__TASKS AND EXERCISES__:
A: In the Go survey passage, what percentage of respondents said they were using modules for package management?
B: Copy the stretch of the Go survey passage from "Satisfaction with modules" through "haven’t done before.", word for word.
══ PASSAGE
A closer look at Go for data processing showed that Kafka is the only broadly adopted engine, but a majority of respondents said they use Go with a custom data processing engine.
We also asked about larger areas in which respondents work with Go. The most common area by far was web development (68%), but other common areas included databases (46%), DevOps (42%) network programming (41%) and systems programming (40%).
Similar to last year, we found that 76% of respondents evaluate the current Go release for production use, but this year we refined our time scale and found that 60% begin evaluating a new version before or within 2 months of release. This highlights the importance for platform-as-a-service providers to quickly support new stable releases of Go.
Modules
This year we found near-universal adoption for Go modules, and a significant increase in the proportion of respondents who only use modules for package management. 96% of respondents said they were using modules for package management, up from 89% last year. 87% of respondents said they were using only modules for package management, up from 71% last year. Meanwhile, the use of other package management tools has decreased.
Satisfaction with modules also increased from last year. 77% of respondents said they were very, moderately or slightly satisfied with modules, compared to 68% in 2019.
Official documentation
Most respondents said they struggle with official documentation. 62% of respondents struggle to find enough information to fully implement a feature of their application and over a third have struggled to get started with something they haven’t done before.
════
══ DATASET EXTRACT
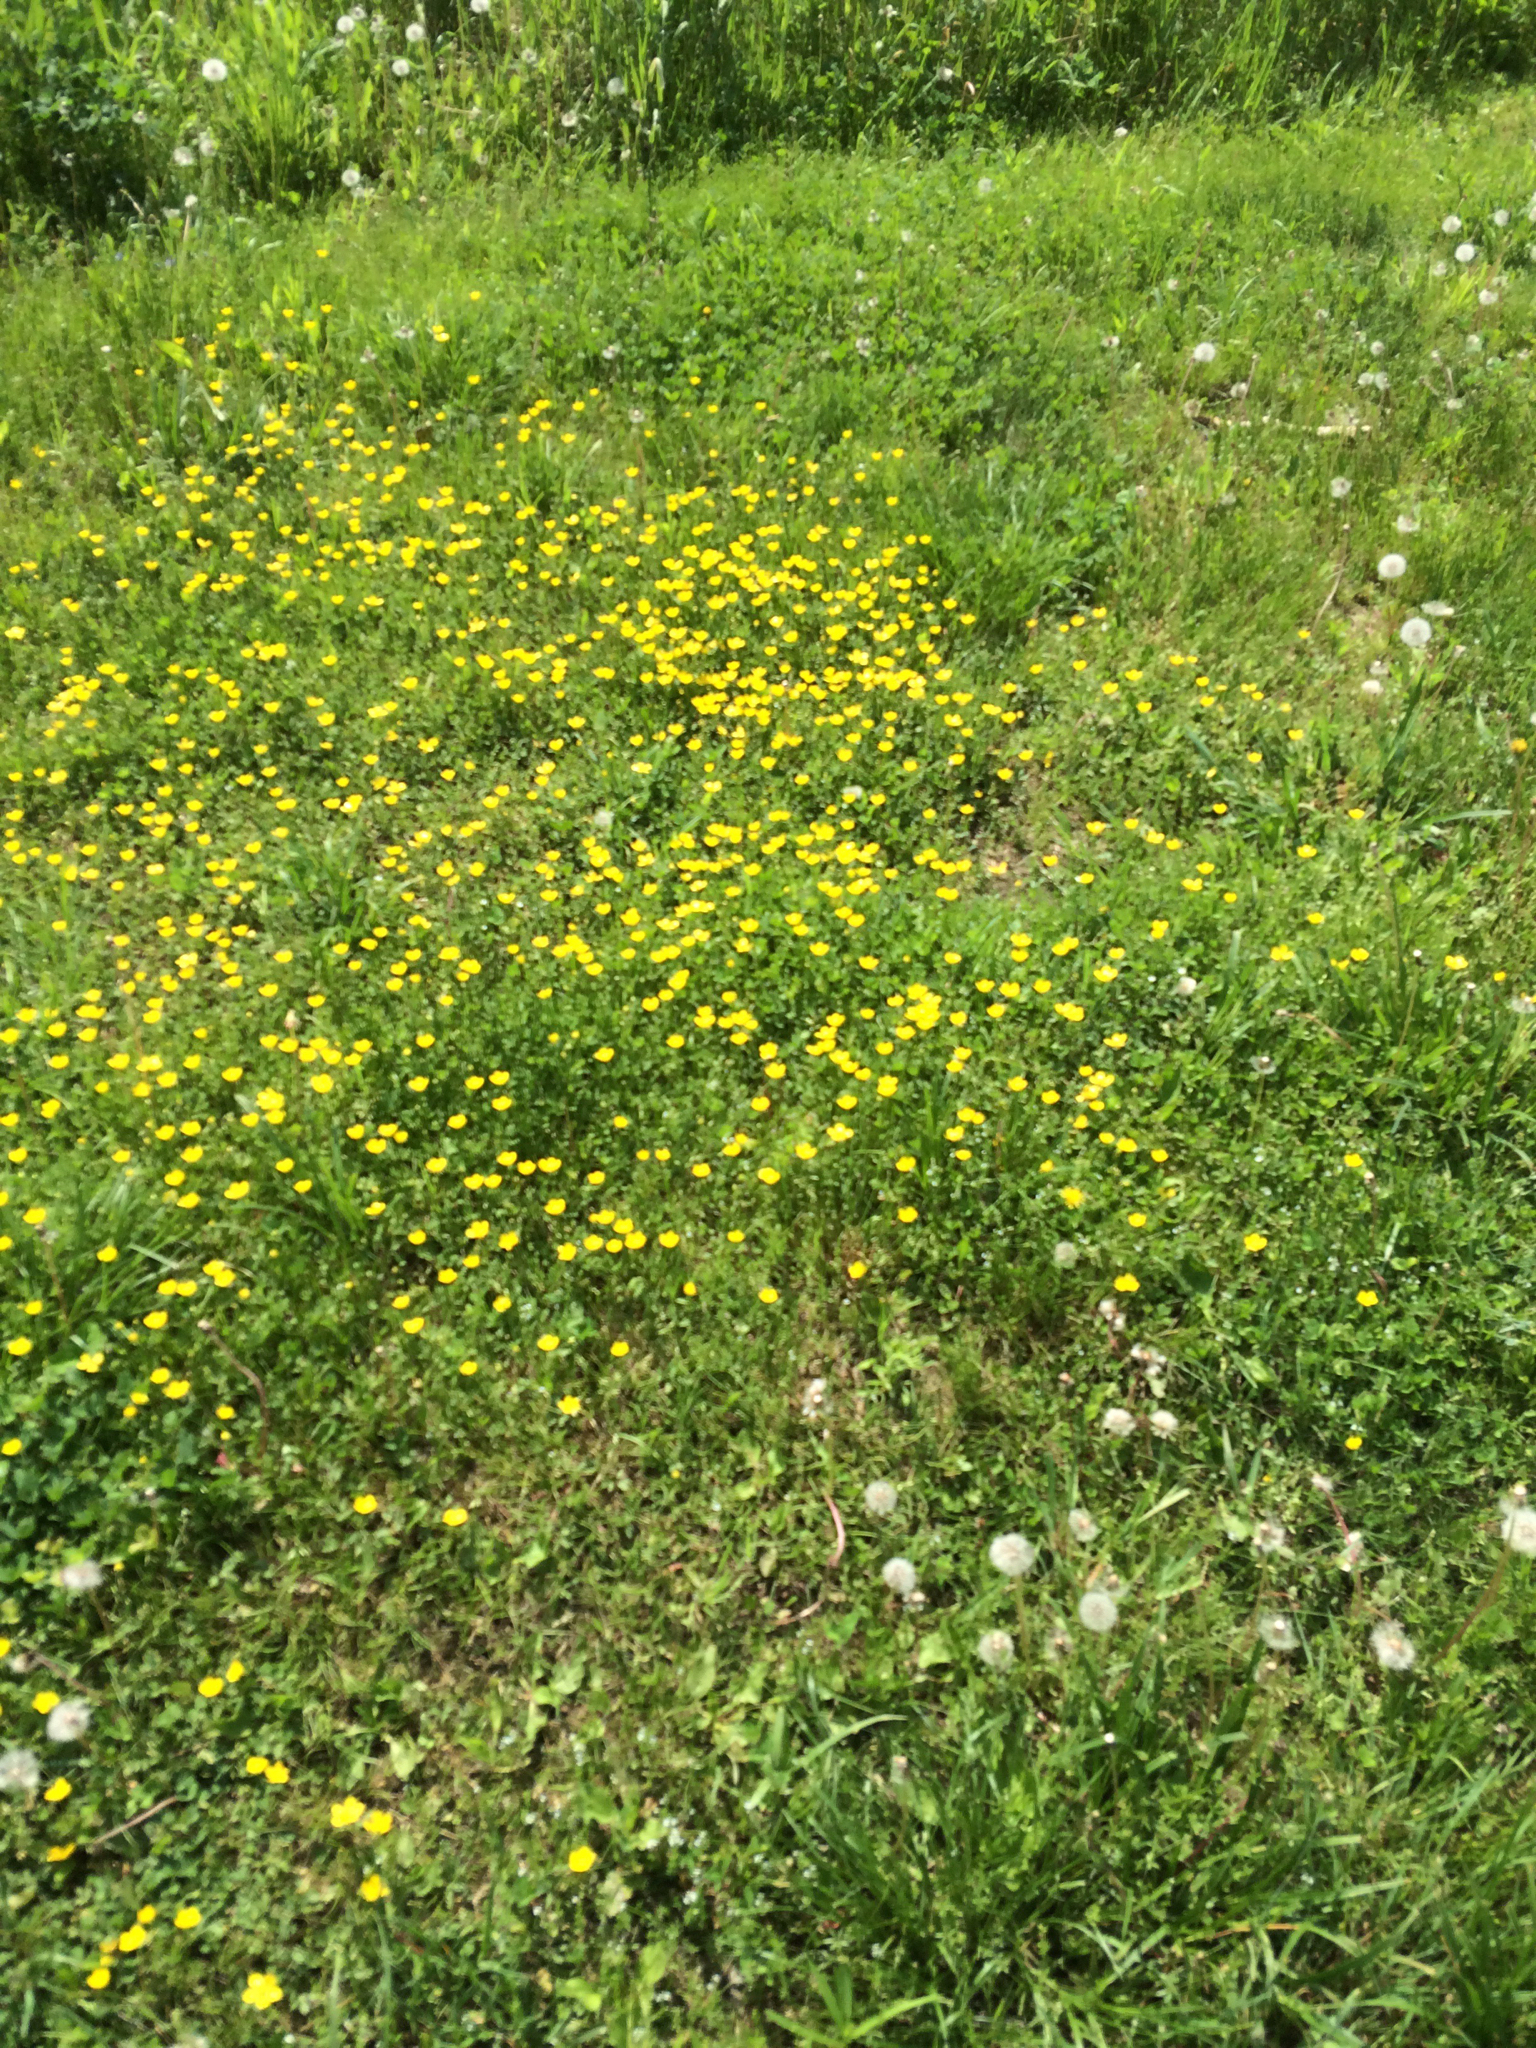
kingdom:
════
__CORRECT ANSWERS__:
A: 96%, up from 89% the previous year.

B:
Satisfaction with modules also increased from last year. 77% of respondents said they were very, moderately or slightly satisfied with modules, compared to 68% in 2019.
Official documentation
Most respondents said they struggle with official documentation. 62% of respondents struggle to find enough information to fully implement a feature of their application and over a third have struggled to get started with something they haven’t done before.